### Exercise description
Below are some records; output exactly the lines from the line with "Ver todas las Categorías" to the line with "国庆献礼！领先声创国庆诗歌特辑", both ends kept, and nothing more.

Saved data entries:
^^^^
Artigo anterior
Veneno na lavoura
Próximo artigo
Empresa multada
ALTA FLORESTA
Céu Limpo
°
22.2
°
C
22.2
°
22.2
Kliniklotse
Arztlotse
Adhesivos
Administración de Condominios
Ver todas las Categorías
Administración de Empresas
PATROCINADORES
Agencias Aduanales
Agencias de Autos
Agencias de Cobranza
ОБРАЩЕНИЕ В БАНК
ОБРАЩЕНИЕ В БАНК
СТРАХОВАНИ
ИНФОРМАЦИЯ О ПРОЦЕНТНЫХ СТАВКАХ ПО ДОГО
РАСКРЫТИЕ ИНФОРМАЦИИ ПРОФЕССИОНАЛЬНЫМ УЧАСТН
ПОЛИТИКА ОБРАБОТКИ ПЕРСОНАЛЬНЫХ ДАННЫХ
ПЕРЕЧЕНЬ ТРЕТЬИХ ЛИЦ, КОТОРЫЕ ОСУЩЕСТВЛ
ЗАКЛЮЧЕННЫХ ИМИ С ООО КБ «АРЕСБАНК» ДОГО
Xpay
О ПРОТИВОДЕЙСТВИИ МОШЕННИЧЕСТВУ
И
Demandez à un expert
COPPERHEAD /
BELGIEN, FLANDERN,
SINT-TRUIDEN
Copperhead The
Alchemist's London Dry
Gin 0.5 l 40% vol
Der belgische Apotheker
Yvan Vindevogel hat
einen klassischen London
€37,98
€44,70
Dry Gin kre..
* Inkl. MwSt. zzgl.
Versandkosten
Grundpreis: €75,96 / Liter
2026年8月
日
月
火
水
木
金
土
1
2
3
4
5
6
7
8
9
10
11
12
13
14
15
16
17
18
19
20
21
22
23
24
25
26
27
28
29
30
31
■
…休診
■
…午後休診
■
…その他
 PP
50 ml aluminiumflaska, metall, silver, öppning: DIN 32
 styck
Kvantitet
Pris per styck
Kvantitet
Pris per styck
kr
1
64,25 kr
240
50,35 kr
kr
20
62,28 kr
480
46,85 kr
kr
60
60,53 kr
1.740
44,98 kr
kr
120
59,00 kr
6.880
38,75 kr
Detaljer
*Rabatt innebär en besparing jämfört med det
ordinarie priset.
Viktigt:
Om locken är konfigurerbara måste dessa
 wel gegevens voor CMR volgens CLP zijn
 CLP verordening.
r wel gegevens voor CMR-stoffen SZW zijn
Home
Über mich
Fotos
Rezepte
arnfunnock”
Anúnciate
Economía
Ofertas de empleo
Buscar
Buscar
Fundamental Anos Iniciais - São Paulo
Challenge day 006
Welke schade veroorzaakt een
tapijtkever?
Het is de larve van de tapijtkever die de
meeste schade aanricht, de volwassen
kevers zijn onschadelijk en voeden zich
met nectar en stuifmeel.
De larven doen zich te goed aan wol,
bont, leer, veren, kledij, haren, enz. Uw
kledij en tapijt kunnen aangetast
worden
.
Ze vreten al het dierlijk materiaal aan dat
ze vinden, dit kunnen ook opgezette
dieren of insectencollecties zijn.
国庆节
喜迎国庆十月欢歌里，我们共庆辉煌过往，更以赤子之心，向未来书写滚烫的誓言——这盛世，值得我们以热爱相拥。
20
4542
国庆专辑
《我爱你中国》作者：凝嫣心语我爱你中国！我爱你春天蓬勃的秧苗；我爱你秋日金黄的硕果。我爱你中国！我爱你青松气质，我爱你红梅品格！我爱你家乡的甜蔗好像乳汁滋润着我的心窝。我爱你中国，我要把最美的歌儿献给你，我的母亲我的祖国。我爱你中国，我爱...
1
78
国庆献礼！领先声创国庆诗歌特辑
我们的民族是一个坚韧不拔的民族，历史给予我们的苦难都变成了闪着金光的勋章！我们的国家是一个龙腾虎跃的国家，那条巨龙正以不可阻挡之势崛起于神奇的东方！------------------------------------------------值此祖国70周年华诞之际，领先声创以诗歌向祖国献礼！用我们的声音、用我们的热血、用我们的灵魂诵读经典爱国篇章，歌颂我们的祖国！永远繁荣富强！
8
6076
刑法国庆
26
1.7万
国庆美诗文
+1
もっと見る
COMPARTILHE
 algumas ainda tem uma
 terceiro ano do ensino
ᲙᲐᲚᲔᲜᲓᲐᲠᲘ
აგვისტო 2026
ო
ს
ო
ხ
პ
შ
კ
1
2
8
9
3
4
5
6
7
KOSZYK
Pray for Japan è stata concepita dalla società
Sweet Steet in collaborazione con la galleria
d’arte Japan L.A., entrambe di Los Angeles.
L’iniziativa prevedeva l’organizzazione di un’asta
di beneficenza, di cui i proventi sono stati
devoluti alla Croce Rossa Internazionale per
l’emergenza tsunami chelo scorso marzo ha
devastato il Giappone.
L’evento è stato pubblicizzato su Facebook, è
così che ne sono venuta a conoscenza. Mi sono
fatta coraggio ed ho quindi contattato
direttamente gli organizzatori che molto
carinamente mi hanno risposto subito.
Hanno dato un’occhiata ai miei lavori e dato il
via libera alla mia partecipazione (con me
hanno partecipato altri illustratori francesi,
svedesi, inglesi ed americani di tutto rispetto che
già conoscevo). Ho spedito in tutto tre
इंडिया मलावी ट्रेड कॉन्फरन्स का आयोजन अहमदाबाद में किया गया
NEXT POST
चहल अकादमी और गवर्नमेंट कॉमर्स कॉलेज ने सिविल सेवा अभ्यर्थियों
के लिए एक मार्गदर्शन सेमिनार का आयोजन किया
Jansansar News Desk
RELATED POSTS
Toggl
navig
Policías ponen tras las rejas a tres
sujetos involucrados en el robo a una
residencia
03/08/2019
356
^^^^
### Result for this exercise
Ver todas las Categorías
Administración de Empresas
PATROCINADORES
Agencias Aduanales
Agencias de Autos
Agencias de Cobranza
ОБРАЩЕНИЕ В БАНК
ОБРАЩЕНИЕ В БАНК
СТРАХОВАНИ
ИНФОРМАЦИЯ О ПРОЦЕНТНЫХ СТАВКАХ ПО ДОГО
РАСКРЫТИЕ ИНФОРМАЦИИ ПРОФЕССИОНАЛЬНЫМ УЧАСТН
ПОЛИТИКА ОБРАБОТКИ ПЕРСОНАЛЬНЫХ ДАННЫХ
ПЕРЕЧЕНЬ ТРЕТЬИХ ЛИЦ, КОТОРЫЕ ОСУЩЕСТВЛ
ЗАКЛЮЧЕННЫХ ИМИ С ООО КБ «АРЕСБАНК» ДОГО
Xpay
О ПРОТИВОДЕЙСТВИИ МОШЕННИЧЕСТВУ
И
Demandez à un expert
COPPERHEAD /
BELGIEN, FLANDERN,
SINT-TRUIDEN
Copperhead The
Alchemist's London Dry
Gin 0.5 l 40% vol
Der belgische Apotheker
Yvan Vindevogel hat
einen klassischen London
€37,98
€44,70
Dry Gin kre..
* Inkl. MwSt. zzgl.
Versandkosten
Grundpreis: €75,96 / Liter
2026年8月
日
月
火
水
木
金
土
1
2
3
4
5
6
7
8
9
10
11
12
13
14
15
16
17
18
19
20
21
22
23
24
25
26
27
28
29
30
31
■
…休診
■
…午後休診
■
…その他
 PP
50 ml aluminiumflaska, metall, silver, öppning: DIN 32
 styck
Kvantitet
Pris per styck
Kvantitet
Pris per styck
kr
1
64,25 kr
240
50,35 kr
kr
20
62,28 kr
480
46,85 kr
kr
60
60,53 kr
1.740
44,98 kr
kr
120
59,00 kr
6.880
38,75 kr
Detaljer
*Rabatt innebär en besparing jämfört med det
ordinarie priset.
Viktigt:
Om locken är konfigurerbara måste dessa
 wel gegevens voor CMR volgens CLP zijn
 CLP verordening.
r wel gegevens voor CMR-stoffen SZW zijn
Home
Über mich
Fotos
Rezepte
arnfunnock”
Anúnciate
Economía
Ofertas de empleo
Buscar
Buscar
Fundamental Anos Iniciais - São Paulo
Challenge day 006
Welke schade veroorzaakt een
tapijtkever?
Het is de larve van de tapijtkever die de
meeste schade aanricht, de volwassen
kevers zijn onschadelijk en voeden zich
met nectar en stuifmeel.
De larven doen zich te goed aan wol,
bont, leer, veren, kledij, haren, enz. Uw
kledij en tapijt kunnen aangetast
worden
.
Ze vreten al het dierlijk materiaal aan dat
ze vinden, dit kunnen ook opgezette
dieren of insectencollecties zijn.
国庆节
喜迎国庆十月欢歌里，我们共庆辉煌过往，更以赤子之心，向未来书写滚烫的誓言——这盛世，值得我们以热爱相拥。
20
4542
国庆专辑
《我爱你中国》作者：凝嫣心语我爱你中国！我爱你春天蓬勃的秧苗；我爱你秋日金黄的硕果。我爱你中国！我爱你青松气质，我爱你红梅品格！我爱你家乡的甜蔗好像乳汁滋润着我的心窝。我爱你中国，我要把最美的歌儿献给你，我的母亲我的祖国。我爱你中国，我爱...
1
78
国庆献礼！领先声创国庆诗歌特辑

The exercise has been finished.